As consultation comes to an end, the head of Tata Steel’s European operations has written an open letter to employees urging them not to support industrial action to retain “unaffordable early retirement benefits”.

Chief executive of Tata Steel's European operations Karl Koehler has claimed the company’s actions have been “aimed at developing an affordable and sustainable pension scheme through changes that are fair and balanced”.

Steel unions Community, GMB and Ucatt’s ballots end today but Unite’s, which represents 6,000 workers, will end on June 5.

At present, workers can retire at the age of 60 without an actuarial reduction.

The company’s view is that they should now work until the age of 65 for a full pension. If they were to retire at age 60 then, they would lose five per cent for each year of early retirement – 25 per cent in total.

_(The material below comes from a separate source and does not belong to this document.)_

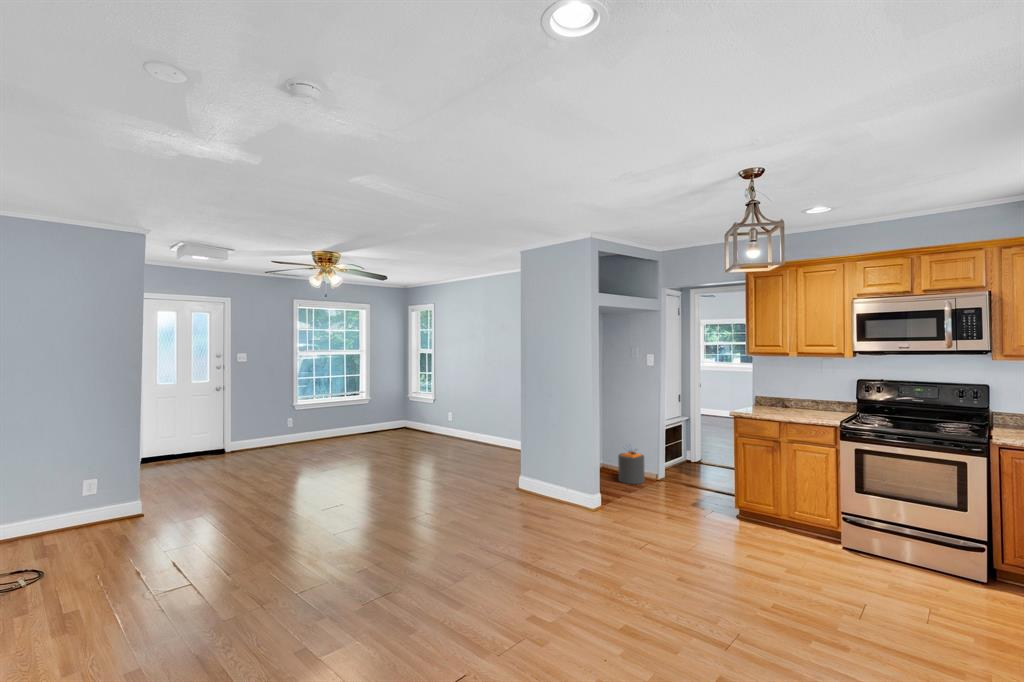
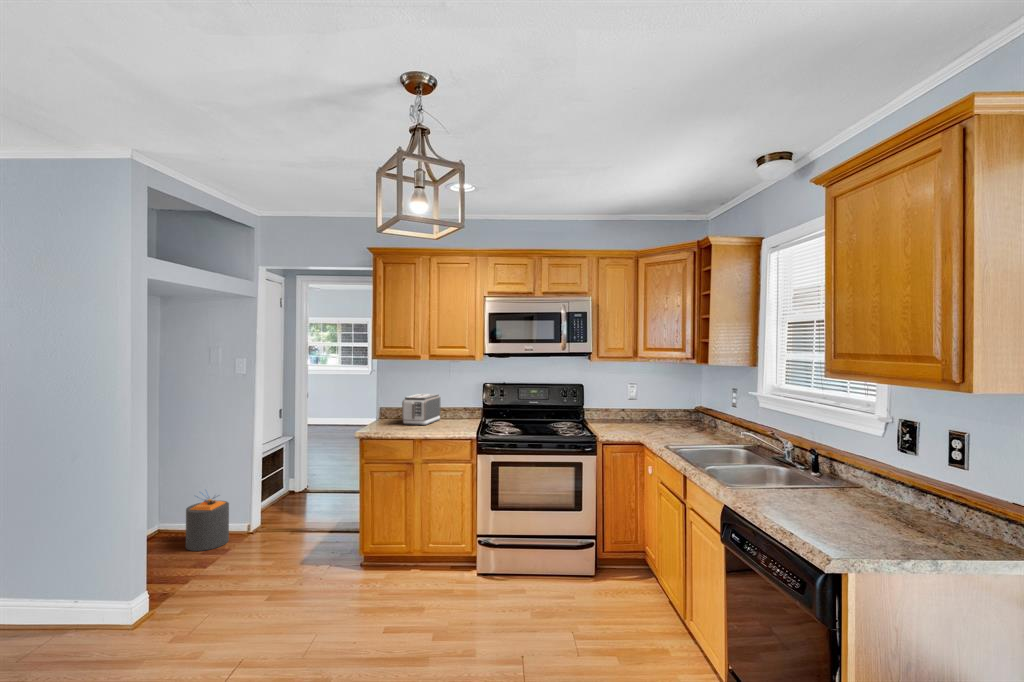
toaster: none [773,387,813,413] -> present [402,394,440,425]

Chief executive of Tata Steel's European operations Karl Koehler said in his letter to employees: “The past few years have seen the UK – and most of the world – go through the worst financial crisis for generations.

“One of the consequences has been record low interest rates. And like savings in the bank, our pension scheme’s assets have not been growing fast enough to keep up with increases in the expected cost of providing benefits. The result has been a huge shortfall of up to £2 billion which is clearly not sustainable.

“We as a business, like many others, are faced with some difficult choices.

“The changes we’ve proposed to our UK pension scheme will help protect the benefits colleagues have already earned. They will also, crucially, ensure a good pension for our people in the future which is both affordable and sustainable.

“The unions continue to insist on keeping unaffordable early retirement enhancements in the pension scheme which would favour our older colleagues - but would be to the detriment of younger members of the team. I believe the unions’ proposals would be unfair and unbalanced.”

Mr Koehler said the company has been unable to agree on a way forward with the unions but said it is open to talks and further negotiations.

“I understand and recognise colleagues’ frustrations at this situation,” he added. “But I would ask them not to support industrial action to retain unaffordable early retirement benefits. Ultimately, such action would be self-defeating and would jeopardise our efforts to build a sustainable business in the UK.

“I hope the pension consultations of recent weeks will result in a fair and sustainable future for all members of our talented and skilled team, inspiring the next generation to consider a lifelong and proud career in one of Britain’s ‘foundation’ industries.”